1. 计算:
(1)$(x - 3)(x + 6)$; (2)$(2x + 3y)(3x - y)$;
(3)$(2x - 1)(3x^{2} + 2x + 1)$; (4)$(x - 40)(-x + 100)$;
(5)$(x + 2y)(x - 3y) + xy$; (6)$(a - 2b)(a^{2} + 2ab + 4b^{2})$;
(7)$4m(m - n) + (5m - n)(m + n)$; (8)$(2a + b)(a - 2b) - 3a(2a - b)$;
(9)$(x + 3y)^{2}$; (10)$5y^{2} - (y - 2)(3y + 1) - 2(y + 1)(y - 5)$.

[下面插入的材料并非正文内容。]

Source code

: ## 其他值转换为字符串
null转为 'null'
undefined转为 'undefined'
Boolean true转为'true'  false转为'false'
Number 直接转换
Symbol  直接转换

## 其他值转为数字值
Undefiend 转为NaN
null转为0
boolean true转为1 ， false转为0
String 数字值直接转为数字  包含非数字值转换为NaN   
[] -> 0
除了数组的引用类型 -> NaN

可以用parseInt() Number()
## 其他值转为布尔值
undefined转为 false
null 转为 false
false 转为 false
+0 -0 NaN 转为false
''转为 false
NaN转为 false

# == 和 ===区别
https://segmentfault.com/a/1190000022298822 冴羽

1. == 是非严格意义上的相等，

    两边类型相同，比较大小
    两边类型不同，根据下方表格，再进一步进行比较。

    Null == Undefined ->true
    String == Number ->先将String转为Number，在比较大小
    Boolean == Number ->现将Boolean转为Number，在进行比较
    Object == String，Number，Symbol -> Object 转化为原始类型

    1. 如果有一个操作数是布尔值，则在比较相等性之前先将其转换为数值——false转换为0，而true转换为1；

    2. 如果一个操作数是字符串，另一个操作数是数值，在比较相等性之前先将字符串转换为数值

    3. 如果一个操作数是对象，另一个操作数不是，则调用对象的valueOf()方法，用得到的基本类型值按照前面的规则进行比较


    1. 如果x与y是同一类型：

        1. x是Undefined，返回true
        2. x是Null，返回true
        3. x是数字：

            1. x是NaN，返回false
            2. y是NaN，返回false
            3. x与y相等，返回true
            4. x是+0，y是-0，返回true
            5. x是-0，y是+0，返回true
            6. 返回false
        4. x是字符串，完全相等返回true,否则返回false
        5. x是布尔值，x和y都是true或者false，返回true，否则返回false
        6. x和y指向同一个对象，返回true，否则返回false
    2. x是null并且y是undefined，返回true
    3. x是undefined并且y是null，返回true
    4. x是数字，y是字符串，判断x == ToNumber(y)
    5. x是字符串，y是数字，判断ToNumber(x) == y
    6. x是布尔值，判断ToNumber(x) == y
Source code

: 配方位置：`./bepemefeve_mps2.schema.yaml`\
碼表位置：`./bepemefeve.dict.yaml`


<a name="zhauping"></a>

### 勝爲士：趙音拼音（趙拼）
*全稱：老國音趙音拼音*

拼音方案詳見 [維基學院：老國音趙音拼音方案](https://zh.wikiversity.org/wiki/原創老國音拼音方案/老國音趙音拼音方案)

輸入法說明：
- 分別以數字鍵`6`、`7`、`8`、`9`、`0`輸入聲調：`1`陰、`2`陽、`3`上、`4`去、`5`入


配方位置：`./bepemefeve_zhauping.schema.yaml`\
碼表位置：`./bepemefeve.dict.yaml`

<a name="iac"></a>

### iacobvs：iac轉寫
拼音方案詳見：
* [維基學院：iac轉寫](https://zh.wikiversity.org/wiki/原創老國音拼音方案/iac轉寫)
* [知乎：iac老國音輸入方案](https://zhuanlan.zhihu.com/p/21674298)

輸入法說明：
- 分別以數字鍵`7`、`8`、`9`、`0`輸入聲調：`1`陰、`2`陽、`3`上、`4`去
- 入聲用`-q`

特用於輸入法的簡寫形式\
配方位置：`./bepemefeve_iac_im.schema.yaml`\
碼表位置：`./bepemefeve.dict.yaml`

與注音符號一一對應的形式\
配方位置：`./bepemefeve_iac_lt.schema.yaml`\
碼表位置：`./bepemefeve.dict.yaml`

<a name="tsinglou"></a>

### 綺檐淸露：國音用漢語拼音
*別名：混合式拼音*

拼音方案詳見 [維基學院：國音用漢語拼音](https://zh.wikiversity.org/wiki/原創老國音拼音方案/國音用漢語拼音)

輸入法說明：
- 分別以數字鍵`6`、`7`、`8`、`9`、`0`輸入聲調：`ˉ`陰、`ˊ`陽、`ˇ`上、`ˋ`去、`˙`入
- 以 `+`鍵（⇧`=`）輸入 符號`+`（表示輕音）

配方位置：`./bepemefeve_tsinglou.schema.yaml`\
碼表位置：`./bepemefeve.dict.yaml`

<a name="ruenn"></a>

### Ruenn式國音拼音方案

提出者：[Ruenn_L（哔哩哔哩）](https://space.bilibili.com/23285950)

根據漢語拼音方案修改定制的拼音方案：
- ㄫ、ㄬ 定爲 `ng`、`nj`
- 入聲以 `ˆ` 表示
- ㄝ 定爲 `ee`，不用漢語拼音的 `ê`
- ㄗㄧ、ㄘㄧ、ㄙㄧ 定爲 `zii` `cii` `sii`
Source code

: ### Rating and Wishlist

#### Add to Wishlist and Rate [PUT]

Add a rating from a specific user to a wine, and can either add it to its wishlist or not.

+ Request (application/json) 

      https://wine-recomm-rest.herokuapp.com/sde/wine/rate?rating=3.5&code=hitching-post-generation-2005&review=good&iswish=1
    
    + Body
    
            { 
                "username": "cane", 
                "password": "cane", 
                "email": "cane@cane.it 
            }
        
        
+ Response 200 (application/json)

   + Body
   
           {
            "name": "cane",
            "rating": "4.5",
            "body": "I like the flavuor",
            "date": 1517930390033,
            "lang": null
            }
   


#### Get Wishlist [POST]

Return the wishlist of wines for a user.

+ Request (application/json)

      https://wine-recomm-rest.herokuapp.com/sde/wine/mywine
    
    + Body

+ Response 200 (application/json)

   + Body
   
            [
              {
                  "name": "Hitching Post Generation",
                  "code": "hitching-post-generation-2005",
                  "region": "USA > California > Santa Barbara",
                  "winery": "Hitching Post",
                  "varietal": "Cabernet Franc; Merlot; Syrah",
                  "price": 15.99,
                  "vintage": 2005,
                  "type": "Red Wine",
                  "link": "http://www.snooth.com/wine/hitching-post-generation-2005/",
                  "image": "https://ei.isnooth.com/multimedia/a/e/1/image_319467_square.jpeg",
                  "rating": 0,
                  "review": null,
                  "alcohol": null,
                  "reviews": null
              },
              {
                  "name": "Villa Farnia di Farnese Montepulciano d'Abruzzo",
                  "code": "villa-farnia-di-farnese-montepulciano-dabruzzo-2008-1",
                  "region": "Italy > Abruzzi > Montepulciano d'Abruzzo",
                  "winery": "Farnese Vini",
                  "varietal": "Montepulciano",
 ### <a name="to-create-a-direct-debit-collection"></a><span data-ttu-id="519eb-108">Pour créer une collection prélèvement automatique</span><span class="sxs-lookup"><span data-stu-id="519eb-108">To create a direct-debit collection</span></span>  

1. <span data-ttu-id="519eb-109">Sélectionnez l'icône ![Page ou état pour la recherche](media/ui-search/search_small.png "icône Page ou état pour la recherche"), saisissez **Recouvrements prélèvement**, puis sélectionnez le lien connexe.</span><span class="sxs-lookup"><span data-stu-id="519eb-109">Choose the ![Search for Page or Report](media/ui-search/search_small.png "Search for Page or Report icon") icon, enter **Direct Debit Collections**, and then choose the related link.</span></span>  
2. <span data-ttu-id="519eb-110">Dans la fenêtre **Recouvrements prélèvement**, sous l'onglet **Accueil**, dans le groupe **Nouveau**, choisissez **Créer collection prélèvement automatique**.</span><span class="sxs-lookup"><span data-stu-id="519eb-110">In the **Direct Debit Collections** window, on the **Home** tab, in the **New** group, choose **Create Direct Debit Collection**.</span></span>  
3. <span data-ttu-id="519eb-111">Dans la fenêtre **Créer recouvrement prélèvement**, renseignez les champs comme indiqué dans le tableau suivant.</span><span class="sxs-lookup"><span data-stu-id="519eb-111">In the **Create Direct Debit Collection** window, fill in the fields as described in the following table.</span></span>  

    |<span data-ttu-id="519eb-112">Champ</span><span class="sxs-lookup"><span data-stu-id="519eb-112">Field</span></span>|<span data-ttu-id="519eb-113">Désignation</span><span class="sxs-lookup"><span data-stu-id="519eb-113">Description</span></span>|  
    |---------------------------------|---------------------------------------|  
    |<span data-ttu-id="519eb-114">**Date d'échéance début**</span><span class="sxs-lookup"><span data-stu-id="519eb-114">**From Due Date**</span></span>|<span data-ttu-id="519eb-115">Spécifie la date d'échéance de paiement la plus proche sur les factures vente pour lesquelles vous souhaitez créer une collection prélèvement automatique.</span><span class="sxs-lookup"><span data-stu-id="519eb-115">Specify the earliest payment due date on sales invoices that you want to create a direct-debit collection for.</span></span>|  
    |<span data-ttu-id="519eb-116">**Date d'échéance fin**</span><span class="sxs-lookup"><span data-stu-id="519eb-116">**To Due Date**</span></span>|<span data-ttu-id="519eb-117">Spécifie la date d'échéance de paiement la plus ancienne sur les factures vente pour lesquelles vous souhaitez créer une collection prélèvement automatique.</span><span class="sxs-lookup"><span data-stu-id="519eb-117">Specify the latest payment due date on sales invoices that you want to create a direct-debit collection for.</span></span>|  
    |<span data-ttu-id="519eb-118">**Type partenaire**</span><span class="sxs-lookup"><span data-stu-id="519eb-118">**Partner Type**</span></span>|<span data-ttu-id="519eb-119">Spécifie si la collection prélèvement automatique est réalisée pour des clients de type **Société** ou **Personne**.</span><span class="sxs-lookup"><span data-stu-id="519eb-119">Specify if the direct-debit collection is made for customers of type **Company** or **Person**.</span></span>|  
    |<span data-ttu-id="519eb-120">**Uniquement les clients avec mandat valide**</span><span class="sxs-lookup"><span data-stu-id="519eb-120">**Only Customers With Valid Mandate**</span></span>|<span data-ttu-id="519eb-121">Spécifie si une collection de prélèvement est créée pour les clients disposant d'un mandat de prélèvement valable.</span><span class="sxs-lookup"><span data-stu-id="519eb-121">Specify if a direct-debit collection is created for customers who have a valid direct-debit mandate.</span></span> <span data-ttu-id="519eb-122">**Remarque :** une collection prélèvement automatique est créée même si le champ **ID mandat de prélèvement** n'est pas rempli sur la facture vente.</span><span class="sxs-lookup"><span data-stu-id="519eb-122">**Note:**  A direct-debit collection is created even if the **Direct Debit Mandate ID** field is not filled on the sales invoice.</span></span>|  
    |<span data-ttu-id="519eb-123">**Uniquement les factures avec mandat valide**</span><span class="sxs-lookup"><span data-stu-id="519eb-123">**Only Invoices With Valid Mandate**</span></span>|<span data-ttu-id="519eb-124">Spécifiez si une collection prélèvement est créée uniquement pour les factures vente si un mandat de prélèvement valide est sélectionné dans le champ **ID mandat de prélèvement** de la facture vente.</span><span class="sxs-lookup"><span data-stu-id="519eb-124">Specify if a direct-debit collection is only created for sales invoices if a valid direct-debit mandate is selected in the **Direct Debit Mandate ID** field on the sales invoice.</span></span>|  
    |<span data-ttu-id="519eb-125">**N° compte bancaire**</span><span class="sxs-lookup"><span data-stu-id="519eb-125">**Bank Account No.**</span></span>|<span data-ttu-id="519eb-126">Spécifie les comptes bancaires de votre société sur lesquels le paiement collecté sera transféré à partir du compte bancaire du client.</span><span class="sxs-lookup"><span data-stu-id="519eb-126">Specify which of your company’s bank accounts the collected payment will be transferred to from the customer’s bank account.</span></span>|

答案:1. (1)$x^{2}+3x-18$ (2)$6x^{2}+7xy-3y^{2}$ (3)$6x^{3}+x^{2}-1$
(4)$-x^{2}+140x-4000$ (5)$x^{2}-6y^{2}$ (6)$a^{3}-8b^{3}$
(7)$9m^{2}-n^{2}$ (8)$-4a^{2}-2b^{2}$ (9)$x^{2}+6xy+9y^{2}$
(10)$13y+12$
2. (2024·张家港期中)已知$(x^{3} + mx + n)(x^{2} - 3x + 1)$展开后的结果中不含$x^{3}$和$x^{2}$项.
求:(1)$m$,$n$的值;
(2)$(m + n)(m^{2} - mn + n^{2})$的值.
答案:2. 解:(1)原式$=x^{5}-3x^{4}+(m+1)x^{3}+(n-3m)x^{2}+(m-3n)x+n$,
由展开式不含$x^{3}$和$x^{2}$项,得$m+1=0$,$n-3m=0$,
解得$m=-1$,$n=-3$。
(2)当$m=-1$,$n=-3$时,原式$=m^{3}-m^{2}n+mn^{2}+m^{2}n-mn^{2}+n^{3}=m^{3}+n^{3}=-1-27=-28$。